Using example from the talk:

// original class
struct Temperature{
    double value;
};

struct TemperatureNoNan{
    std::a_number<double> value; // I promise value will never be NaN
    // Now spaceship defaulting works
};

struct TemperatureStrongO{
    std::s_ordered<double> value; // I want strong ordering(2 diff NaNs are not the same)
    // Now spaceship defaulting works
};

Answer 1

"I promise" that my floats are never NaN

template <std::floating_point T>
struct NeverNaN {
    T val;
    constexpr NeverNaN(T val) : val(val) { }
    constexpr operator T() const { return val; }

    constexpr bool operator==(NeverNaN const&) const = default;

    constexpr std::strong_ordering operator<=>(NeverNaN const& rhs) const {
        auto c = val <=> rhs.val;
        assert(c != std::partial_ordering::unordered);
        return c > 0 ? std::strong_ordering::greater :
                c < 0 ? std::strong_ordering::less :
                std::strong_ordering::equal;
    }
};

Unfortunately, there's no good way to "lift" a comparison category like this.

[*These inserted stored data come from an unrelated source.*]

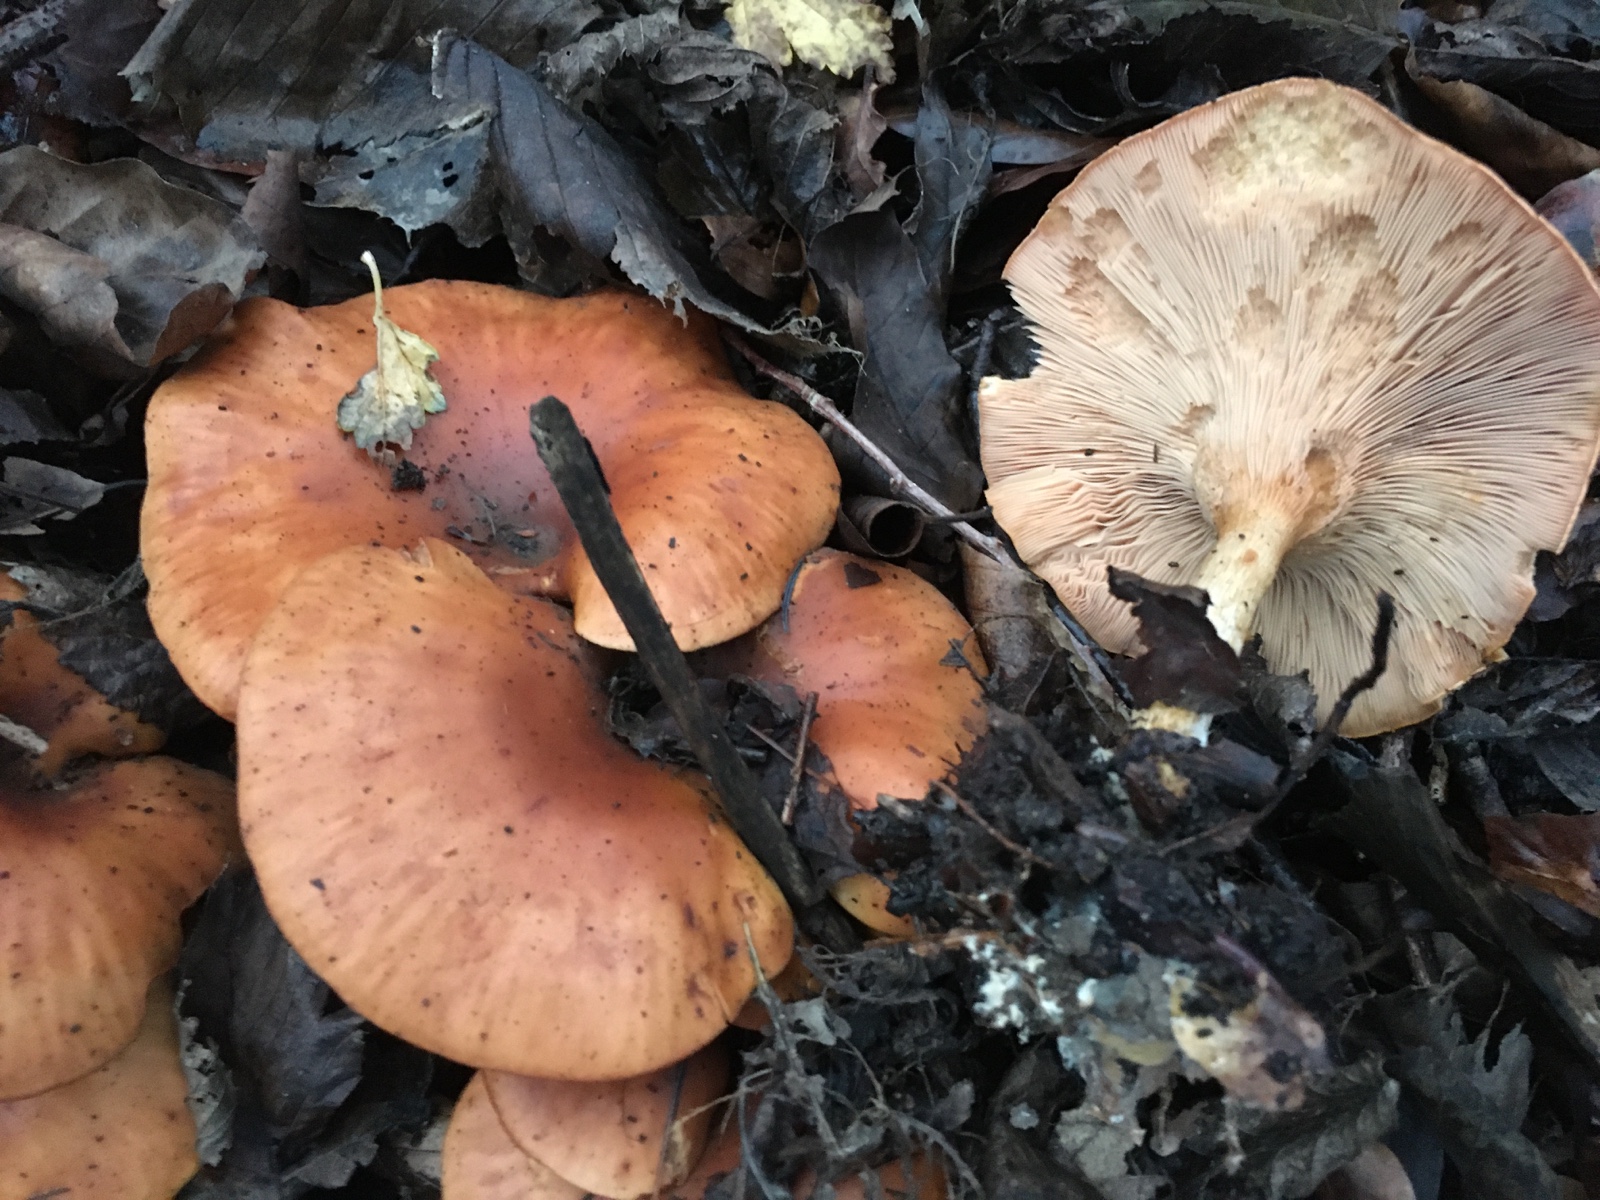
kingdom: Fungi
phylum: Basidiomycota
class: Agaricomycetes
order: Agaricales
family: Tricholomataceae
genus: Paralepista
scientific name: Paralepista flaccida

And it doesn't optimize very well at the moment.

that would do slow but valid comparisons on floats(slower but safer since NaNs are now ordered)

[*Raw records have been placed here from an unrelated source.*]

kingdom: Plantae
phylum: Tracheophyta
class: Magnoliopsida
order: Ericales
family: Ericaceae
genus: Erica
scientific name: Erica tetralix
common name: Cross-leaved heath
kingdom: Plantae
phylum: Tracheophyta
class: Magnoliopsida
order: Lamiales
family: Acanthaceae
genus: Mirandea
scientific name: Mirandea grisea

This one has specific library support by way of either std::strong_order() or std::weak_order() [cmp.alg] depending on what kind of comparison you want:

template <std::floating_point T>
struct TotallyOrdered {
    T val;
    constexpr TotallyOrdered(T val) : val(val) { }
    constexpr operator T() const { return val; }

    // depends on whether or not you want == NaN to still be false?
    // might need to be: return (*this <=> rhs) == 0; 
    constexpr bool operator==(TotallyOrdered const&) const = default;

    constexpr auto operator<=>(TotallyOrdered const& rhs) const {
        return std::strong_order(val, rhs.val);
        // ... or std::weak_order(val, rhs.val)
    }
};

Answer 2

There's nothing in the standard library for this, but it's trivial to implement:

template<class T,class O=std::weak_ordering>
struct a_number {
  T t;
  O operator<=>(const a_number &rhs) const {
    return t<rhs.t ? O::less : t==rhs.t ? O::equivalent : O::greater;
  }
};

template<class T>
struct s_ordered {
  T t;
  auto operator<=>(const s_number &rhs) const {
    return std::strong_order(t,rhs.t);
  }
};

…with whatever other conversion operators or other conveniences desired.